(Stored data entries)
+ + +

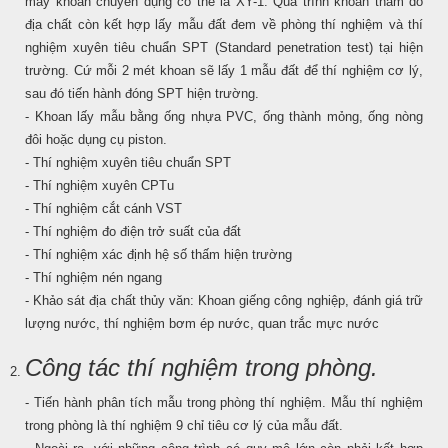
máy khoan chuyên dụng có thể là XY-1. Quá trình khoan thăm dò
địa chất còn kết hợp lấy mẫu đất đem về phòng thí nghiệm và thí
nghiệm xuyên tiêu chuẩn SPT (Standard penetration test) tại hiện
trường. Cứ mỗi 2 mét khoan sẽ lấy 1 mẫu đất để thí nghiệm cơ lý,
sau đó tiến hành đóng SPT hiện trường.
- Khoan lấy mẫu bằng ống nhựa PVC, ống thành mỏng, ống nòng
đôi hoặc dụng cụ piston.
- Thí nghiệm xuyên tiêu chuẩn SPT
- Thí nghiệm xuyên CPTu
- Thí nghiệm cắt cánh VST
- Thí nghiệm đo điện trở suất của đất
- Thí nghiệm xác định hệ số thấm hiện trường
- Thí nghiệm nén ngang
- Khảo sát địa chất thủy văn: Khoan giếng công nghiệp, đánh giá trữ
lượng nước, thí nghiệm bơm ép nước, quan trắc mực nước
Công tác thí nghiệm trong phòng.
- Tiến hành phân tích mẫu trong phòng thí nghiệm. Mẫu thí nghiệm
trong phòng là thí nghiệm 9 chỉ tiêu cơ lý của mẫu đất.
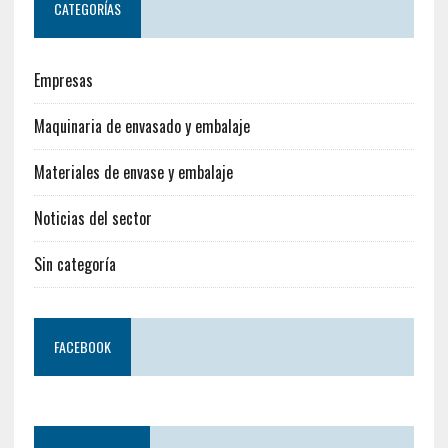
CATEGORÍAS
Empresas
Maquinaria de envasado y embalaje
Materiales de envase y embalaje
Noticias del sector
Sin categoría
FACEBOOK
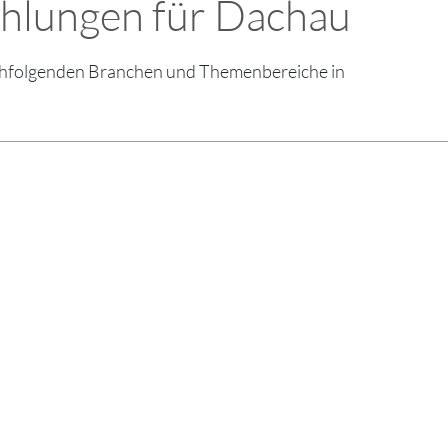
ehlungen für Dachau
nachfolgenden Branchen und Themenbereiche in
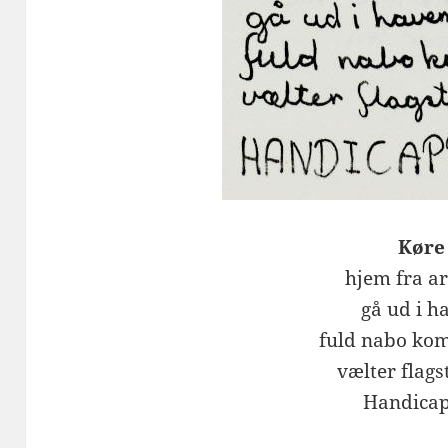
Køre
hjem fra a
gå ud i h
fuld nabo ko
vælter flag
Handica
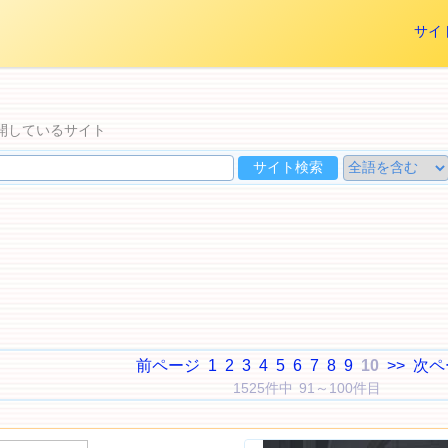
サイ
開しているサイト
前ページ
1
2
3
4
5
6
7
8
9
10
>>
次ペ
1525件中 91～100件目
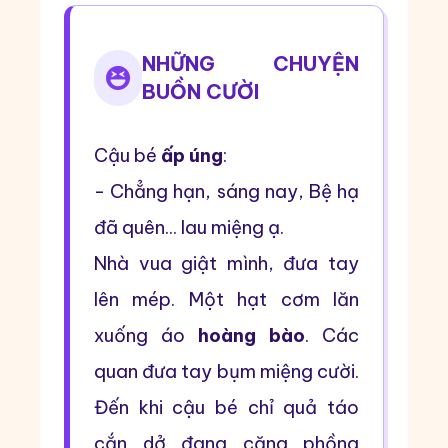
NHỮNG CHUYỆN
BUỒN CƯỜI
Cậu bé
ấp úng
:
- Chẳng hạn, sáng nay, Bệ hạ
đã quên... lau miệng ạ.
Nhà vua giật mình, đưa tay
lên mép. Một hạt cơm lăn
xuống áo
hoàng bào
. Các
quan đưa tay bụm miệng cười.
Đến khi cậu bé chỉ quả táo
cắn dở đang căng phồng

+ + +

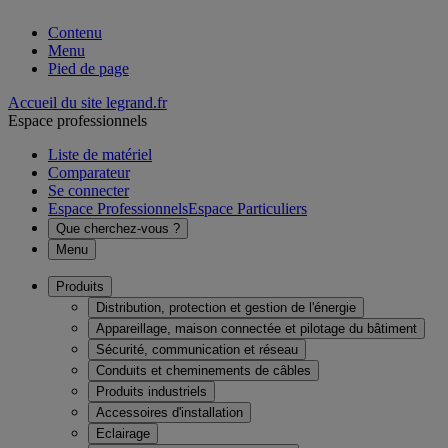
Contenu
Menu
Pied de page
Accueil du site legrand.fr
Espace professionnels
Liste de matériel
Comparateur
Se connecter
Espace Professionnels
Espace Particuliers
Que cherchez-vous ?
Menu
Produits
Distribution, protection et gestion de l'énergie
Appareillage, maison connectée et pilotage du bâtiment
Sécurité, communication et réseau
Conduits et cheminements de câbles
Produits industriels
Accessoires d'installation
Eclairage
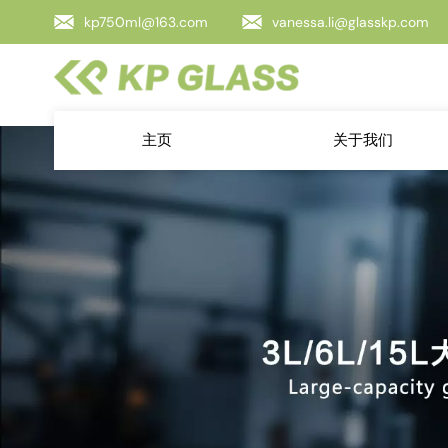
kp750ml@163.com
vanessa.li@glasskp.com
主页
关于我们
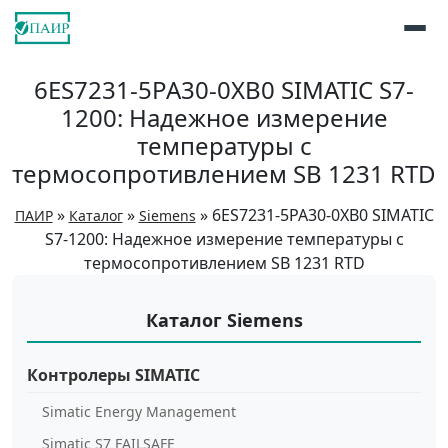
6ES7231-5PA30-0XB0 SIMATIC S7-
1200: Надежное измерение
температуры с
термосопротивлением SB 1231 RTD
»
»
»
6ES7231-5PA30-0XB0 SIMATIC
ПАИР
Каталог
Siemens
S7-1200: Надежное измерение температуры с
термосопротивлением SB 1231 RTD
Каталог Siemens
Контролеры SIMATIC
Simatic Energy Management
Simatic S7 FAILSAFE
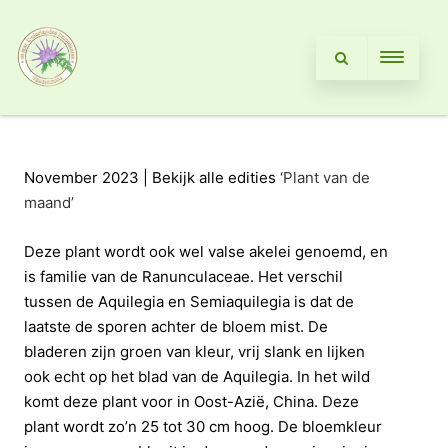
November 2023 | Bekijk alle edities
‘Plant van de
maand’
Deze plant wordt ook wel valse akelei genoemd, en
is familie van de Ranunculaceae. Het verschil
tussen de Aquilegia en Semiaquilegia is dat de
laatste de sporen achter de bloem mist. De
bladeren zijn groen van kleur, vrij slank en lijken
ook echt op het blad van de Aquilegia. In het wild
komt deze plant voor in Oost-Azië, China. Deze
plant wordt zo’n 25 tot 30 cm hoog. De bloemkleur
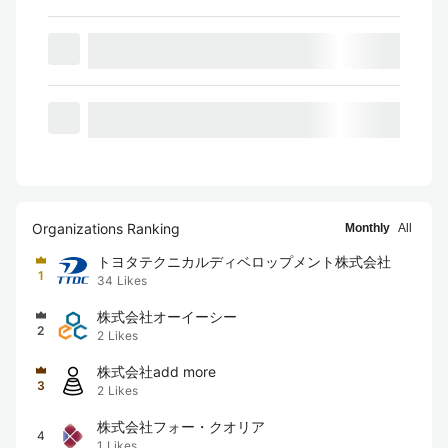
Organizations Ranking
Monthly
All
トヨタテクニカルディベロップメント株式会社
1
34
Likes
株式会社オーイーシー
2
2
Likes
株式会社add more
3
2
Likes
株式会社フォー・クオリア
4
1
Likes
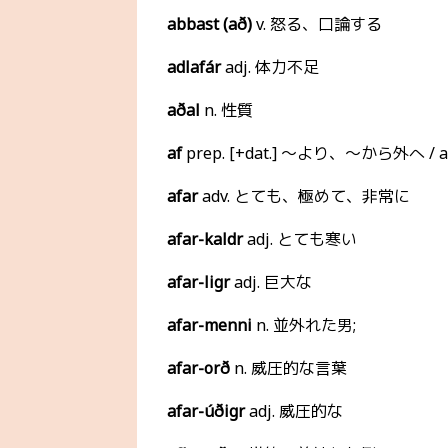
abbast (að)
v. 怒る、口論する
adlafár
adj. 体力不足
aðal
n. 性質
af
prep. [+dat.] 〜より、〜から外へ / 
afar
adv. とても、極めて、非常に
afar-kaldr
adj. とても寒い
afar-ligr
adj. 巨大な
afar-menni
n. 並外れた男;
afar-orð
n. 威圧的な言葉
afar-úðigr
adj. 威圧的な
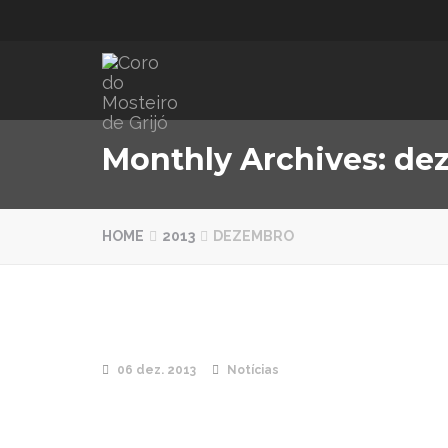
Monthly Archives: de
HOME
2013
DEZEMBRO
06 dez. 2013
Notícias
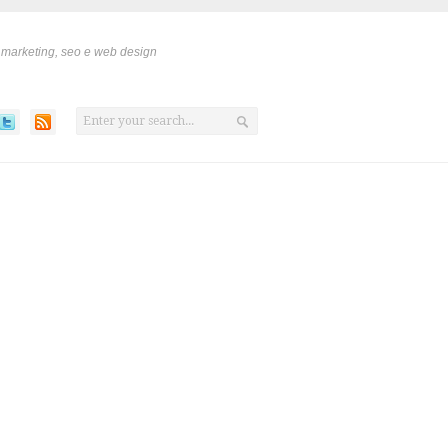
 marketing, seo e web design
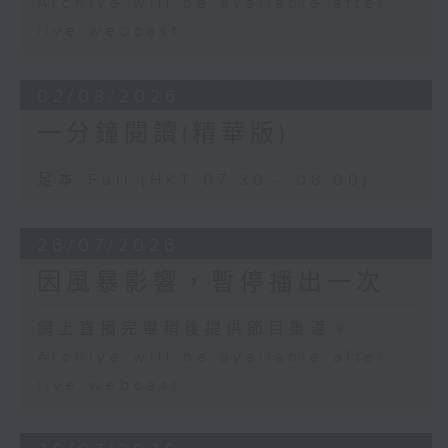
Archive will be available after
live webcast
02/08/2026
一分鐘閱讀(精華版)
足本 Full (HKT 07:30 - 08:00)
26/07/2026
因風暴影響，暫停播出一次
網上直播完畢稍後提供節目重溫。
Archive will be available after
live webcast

+ + +

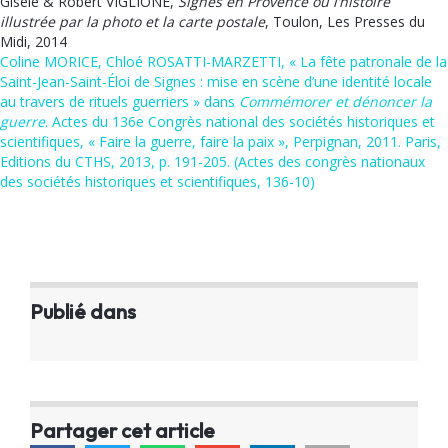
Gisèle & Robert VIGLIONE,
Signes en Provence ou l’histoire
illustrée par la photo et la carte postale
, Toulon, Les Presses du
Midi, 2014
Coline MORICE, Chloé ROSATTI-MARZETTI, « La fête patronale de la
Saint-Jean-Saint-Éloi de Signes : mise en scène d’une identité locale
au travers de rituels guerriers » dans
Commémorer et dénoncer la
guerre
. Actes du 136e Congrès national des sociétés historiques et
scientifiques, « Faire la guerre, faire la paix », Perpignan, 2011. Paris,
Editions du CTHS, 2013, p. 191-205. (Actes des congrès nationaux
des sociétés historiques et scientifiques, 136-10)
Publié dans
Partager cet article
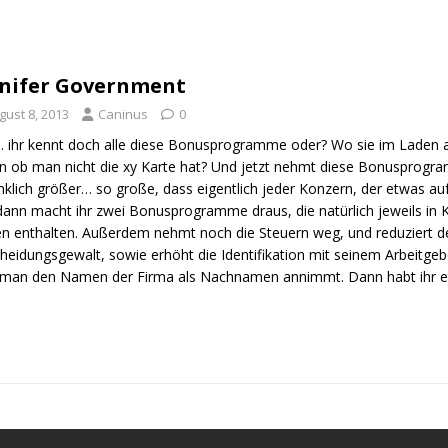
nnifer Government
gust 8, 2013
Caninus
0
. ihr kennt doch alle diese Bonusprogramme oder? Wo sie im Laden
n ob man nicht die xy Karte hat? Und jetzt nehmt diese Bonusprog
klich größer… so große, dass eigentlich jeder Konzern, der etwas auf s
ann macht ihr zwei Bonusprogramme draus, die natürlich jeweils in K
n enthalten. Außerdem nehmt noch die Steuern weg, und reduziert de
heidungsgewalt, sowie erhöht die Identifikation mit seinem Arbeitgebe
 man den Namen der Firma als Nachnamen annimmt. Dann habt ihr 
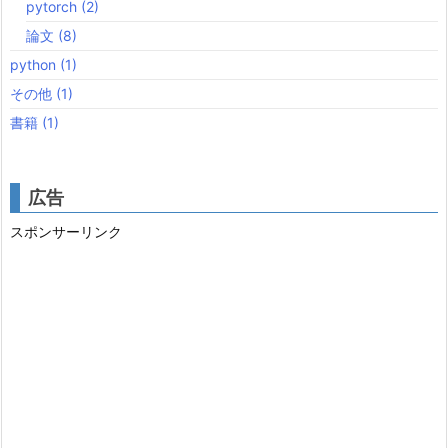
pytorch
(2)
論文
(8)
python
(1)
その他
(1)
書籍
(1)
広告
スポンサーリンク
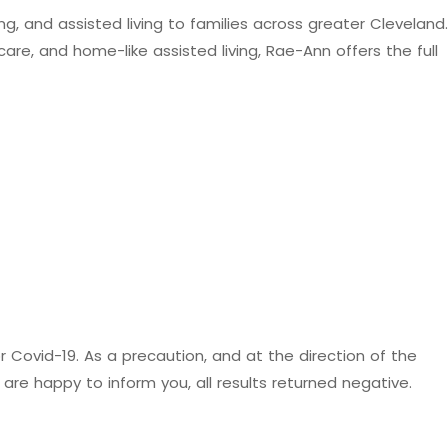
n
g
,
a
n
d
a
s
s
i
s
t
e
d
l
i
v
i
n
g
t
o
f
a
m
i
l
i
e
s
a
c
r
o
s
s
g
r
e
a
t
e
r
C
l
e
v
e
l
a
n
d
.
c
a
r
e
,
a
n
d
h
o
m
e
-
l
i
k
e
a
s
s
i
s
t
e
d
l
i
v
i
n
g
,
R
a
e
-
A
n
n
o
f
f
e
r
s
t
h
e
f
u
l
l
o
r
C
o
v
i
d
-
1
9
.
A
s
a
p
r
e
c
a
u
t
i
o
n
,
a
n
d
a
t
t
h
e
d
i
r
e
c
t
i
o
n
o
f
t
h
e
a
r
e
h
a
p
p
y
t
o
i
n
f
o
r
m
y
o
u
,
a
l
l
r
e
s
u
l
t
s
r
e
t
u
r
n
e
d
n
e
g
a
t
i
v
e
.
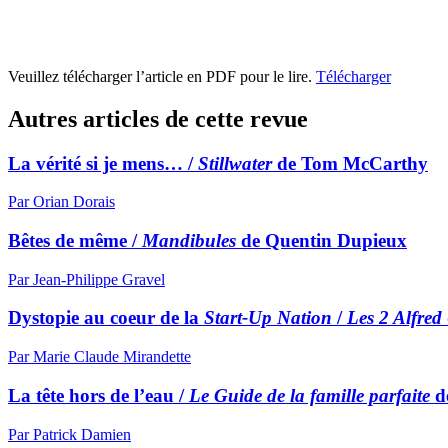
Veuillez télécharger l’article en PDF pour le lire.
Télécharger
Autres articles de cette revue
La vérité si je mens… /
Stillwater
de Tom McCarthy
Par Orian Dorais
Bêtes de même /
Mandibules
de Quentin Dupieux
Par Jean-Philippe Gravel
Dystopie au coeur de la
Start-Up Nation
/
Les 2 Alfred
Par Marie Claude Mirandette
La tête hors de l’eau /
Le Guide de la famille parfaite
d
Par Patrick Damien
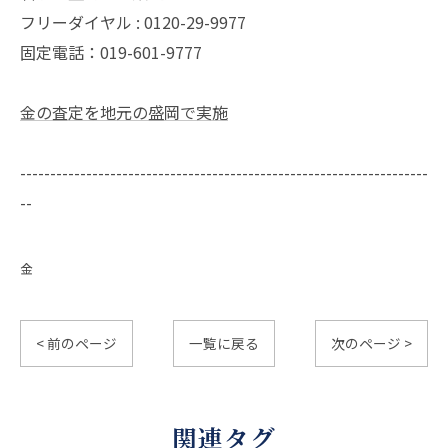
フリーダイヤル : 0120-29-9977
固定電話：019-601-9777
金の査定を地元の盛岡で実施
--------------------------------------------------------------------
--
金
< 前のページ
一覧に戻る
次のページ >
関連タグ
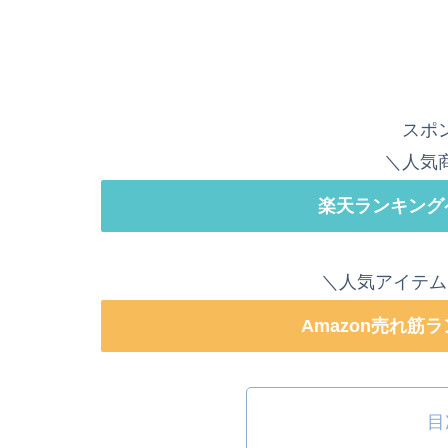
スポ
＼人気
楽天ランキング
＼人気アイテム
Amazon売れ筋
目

+ + +

▶ What needs to be done: Look through the entries above and report each line where the string "xuyên" occurs.

▶ Your solution:
nghiệm xuyên tiêu chuẩn SPT (Standard penetration test) tại hiện
- Thí nghiệm xuyên tiêu chuẩn SPT
- Thí nghiệm xuyên CPTu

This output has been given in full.